Let me suggest that at many levels this is the perception of a lack of direction.  The psychiatrists I know are trained to high levels of competency, technically skilled and care about what happens to their patients.  They successfully treat mental illness, save lives, correct misdiagnoses, and improve the lives of millions of people.  What they do every day differs considerably from what is written in the American press.  The sensational and inaccurate headlines can only be countered by aggressive political activity against all of the distortion that is typically being passed about psychiatrists.  For a moment, I was going to write that this is an American phenomenon, but then I recalled the work of Claire Bithell in the UK,  showing that coverage of psychiatry was less often than other specialties and when it did happen it was four times as likely to be negatively framed.

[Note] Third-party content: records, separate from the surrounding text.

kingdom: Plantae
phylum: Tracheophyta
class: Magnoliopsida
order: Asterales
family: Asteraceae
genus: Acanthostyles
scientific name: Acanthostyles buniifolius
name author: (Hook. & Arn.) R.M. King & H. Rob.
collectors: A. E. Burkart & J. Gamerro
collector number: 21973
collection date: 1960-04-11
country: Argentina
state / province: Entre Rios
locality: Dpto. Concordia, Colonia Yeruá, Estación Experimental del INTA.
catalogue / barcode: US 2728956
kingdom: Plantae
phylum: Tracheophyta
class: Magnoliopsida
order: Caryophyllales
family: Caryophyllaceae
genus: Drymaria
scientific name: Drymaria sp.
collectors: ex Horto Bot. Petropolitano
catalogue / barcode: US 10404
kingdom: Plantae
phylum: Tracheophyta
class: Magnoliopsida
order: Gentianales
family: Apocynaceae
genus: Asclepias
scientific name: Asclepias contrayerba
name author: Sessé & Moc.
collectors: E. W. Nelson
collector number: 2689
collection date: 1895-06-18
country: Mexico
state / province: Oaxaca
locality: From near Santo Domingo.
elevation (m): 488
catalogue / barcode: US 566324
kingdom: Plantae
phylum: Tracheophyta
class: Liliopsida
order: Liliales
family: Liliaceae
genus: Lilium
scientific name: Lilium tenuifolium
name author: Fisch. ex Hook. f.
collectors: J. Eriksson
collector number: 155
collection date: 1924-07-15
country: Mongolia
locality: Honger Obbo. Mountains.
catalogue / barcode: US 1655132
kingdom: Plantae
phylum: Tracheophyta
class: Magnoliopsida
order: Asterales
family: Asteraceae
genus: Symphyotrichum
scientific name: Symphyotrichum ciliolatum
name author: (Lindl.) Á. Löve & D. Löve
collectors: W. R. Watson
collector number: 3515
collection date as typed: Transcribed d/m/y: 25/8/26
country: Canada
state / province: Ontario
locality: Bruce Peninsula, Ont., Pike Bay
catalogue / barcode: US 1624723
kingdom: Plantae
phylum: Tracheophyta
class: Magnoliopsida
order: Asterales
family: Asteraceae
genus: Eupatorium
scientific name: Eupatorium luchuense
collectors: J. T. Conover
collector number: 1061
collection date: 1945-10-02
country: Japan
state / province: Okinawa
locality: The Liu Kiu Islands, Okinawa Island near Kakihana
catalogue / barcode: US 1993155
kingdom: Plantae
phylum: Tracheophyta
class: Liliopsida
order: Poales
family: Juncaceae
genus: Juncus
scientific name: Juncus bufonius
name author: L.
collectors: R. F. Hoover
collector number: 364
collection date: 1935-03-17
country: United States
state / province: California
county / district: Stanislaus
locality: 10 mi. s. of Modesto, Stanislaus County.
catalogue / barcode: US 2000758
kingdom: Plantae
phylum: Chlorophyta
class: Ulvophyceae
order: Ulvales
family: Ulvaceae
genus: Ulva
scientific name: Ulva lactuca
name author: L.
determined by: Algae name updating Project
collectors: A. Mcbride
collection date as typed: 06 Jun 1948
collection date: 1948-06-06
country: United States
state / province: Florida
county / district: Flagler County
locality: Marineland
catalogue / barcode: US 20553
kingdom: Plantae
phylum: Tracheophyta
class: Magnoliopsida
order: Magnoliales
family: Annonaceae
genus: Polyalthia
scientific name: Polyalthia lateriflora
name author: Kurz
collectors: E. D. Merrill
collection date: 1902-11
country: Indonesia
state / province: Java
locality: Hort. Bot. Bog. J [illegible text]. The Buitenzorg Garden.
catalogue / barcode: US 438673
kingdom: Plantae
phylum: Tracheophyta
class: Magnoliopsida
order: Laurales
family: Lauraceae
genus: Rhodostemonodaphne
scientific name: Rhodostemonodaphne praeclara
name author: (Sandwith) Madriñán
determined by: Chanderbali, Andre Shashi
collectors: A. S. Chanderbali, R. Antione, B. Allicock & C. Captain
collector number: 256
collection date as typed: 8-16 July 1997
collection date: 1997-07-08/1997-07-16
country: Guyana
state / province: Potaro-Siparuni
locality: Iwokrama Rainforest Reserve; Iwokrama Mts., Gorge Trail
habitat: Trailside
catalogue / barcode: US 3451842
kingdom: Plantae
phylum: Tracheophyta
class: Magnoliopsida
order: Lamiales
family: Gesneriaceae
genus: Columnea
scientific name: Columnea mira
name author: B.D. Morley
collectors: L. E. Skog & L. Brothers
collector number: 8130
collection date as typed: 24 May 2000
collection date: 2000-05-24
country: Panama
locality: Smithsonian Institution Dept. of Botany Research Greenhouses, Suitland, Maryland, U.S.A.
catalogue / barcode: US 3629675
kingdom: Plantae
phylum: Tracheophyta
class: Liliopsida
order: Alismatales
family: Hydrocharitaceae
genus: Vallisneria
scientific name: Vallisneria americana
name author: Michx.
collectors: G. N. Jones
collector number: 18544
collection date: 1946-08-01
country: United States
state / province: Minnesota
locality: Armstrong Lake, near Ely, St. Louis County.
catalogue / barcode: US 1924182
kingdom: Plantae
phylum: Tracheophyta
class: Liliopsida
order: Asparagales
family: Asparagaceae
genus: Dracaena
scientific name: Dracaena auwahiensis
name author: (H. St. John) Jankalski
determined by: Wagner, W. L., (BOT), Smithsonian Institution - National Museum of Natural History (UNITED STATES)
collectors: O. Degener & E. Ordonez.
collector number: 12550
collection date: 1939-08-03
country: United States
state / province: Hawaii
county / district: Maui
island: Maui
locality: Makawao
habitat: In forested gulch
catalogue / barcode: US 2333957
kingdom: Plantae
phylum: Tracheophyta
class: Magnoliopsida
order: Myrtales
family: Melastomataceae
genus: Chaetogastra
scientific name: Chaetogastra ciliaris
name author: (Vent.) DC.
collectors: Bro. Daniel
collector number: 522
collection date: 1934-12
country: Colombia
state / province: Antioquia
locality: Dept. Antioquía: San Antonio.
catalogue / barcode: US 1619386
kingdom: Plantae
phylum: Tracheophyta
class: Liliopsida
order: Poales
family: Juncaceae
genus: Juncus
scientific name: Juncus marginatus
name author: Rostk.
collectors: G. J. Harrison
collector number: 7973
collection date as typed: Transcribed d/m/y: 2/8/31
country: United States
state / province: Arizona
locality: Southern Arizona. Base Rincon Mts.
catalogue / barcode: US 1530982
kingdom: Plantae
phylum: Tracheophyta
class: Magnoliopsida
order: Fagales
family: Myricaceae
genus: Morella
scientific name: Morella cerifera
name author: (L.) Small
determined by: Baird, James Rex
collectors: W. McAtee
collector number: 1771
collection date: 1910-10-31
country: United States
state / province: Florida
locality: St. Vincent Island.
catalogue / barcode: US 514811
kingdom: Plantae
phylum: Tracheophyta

How about at least getting the word out that this trend exists and it biases people at all levels including the people who are responsible for funding treatment?  Here in the US, an unrealistically negative press feeds into a health care system that is set up to exploit patients with mental illness and the mental health professionals trying to treat them by providing disproportionately less funding.  It was so blatant that a parity law had to be passed to attempt to counter that discrimination.  But even as I type this note, large health insurance companies are trying to figure out a way to avoid paying for specific treatment settings, therapies, and drugs recommended by psychiatrists.   Nothing helps their cause more than propaganda against psychiatrists. 
  
So let’s break the deadlock of continuing to obsess about the future of a specialty when the current practitioners know what they are doing and treat people as successfully as they get treated by any other specialists.  This is not about the difference between psychotherapy or medications or treatment philosophies.  This is about the difference between a stroke and a psychiatric disorder.  I have had to educate many practitioners about that difference over the years, always when they were misdiagnosed with a mental illness.  Some of those practitioners were neurologists.  That is proof of an unique skill set that nobody else in medicine seems to have and for psychiatry that is just the tip of the skill set iceberg.